--- DATA PROVIDED Enclosed Below ---

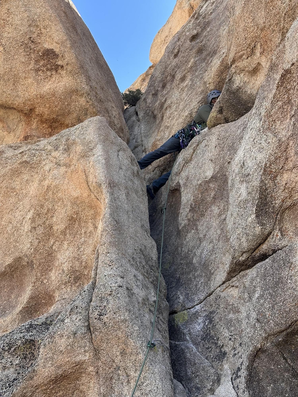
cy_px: 198
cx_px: 149
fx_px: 551
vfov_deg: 39.7
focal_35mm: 48
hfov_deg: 30.3
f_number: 1.78
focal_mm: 6.86
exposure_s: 1/756
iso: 64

--- End of Enclosed DATA PROVIDED ---

THE PROBLEM: Each line of the data above should be reproduced without alteration, and no picture should appear in the copy.

OUTPUT FOR THIS EXERCISE:
cy_px: 198
cx_px: 149
fx_px: 551
vfov_deg: 39.7
focal_35mm: 48
hfov_deg: 30.3
f_number: 1.78
focal_mm: 6.86
exposure_s: 1/756
iso: 64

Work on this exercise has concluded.